14.  Pallasma, Juhani. “The Eyes of the Skin: Architecture and the Senses” John Wiley & Sons, 2007. 15-71

            Juhani Palasma, in his book The Eyes of the Skin, suggests his approach of the architecture of the seven senses: vision, hearing, touch, taste, smell, muscle and skeleton. The sense of sound is theorized as being the “man sense of cosmos” (Pallasma. 2007. 23). Pallasmaa argues that the “most essential auditory experience created by architecture is tranquility. Architecture is the art of petrified silence” (25). He claims that smell is the sense that connects the viewer with memory, for smell is the most persistent memory of space. The tactile sense is an important aspect of a work of architecture, for the hands are the “sculptor’s eyes, but also organs of thought” (26). Additionally, the tactile and visual senses can transfer into taste experiences of space. “Certain colours and delicate details evoke oral sensations. A delicately colored polished stone surface is subliminally sensed by the tongue” (28). All the senses come together to form an atmospheric experience: “qualities of space, matter and scale are measured equally by the eye, ear, nose, skin, tongue, skeleton and muscle” (32). Pallasmaa argues that a walk through a forest is invigorating and healing because of the constant multi-sensorial interaction and such interaction can be replicated in architectural form. Multisensorial interactions with place are key in creating atmospheres that incite a greater connection to place.
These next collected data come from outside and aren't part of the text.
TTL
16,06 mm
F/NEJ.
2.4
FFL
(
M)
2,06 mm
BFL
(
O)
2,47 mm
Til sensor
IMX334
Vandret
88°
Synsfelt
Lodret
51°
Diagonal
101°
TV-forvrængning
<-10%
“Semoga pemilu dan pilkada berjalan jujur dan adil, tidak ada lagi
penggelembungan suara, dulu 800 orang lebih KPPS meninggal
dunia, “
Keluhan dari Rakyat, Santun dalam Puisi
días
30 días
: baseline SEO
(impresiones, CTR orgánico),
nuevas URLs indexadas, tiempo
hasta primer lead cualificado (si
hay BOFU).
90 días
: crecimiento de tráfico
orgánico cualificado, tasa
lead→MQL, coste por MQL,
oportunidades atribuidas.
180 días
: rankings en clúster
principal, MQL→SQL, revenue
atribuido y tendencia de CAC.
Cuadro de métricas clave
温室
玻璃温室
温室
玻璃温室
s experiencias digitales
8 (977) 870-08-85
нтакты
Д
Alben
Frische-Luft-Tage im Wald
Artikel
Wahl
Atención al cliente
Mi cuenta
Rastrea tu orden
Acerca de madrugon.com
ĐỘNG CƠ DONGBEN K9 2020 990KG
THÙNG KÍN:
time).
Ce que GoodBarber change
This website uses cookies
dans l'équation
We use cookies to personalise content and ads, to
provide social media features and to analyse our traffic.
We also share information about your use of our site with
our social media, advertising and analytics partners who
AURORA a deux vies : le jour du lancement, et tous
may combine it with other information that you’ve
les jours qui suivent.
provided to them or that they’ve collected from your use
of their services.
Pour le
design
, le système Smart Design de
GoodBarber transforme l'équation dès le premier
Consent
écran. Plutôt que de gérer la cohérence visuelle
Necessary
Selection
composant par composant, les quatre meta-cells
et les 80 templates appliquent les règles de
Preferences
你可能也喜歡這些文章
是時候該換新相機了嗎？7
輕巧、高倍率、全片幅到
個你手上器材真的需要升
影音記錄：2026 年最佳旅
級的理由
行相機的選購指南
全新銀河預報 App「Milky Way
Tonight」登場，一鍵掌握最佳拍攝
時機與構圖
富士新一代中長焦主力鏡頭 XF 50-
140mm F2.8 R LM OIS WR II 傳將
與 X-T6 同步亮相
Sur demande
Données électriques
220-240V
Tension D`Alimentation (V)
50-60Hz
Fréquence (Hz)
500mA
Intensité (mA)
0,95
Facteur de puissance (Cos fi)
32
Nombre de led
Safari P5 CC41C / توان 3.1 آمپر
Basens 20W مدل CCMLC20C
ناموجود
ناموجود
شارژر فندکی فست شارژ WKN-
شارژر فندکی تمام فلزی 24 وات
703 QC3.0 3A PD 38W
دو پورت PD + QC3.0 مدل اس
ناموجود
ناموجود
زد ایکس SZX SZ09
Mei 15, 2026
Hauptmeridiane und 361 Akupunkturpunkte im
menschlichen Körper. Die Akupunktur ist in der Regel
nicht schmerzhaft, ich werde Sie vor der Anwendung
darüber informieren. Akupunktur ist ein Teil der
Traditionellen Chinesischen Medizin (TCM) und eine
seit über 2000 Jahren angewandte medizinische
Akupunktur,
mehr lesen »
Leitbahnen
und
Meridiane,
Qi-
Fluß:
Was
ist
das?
15.  Shanes, Eric. “Constantin Brancusi” Abbeville: Modern Masters, 1989. 67

Constantin Brancusi states that “Art must give suddenly, all at once, the shock of life, the sensation of breathing” (Shanes 1989, 67).

16.  Steyn, Coetzee. “A Floating Image” Architecture and Design, 2017. 70-78

Coetzee analyzes Bosies Chapel in South Africa. The form of the spaces emulates the silhouette of the surrounding mountain range. The undulation of the ceiling supports itself, the floor reflects the lighting and the view is framed. The temple is a great example of nature dictating design.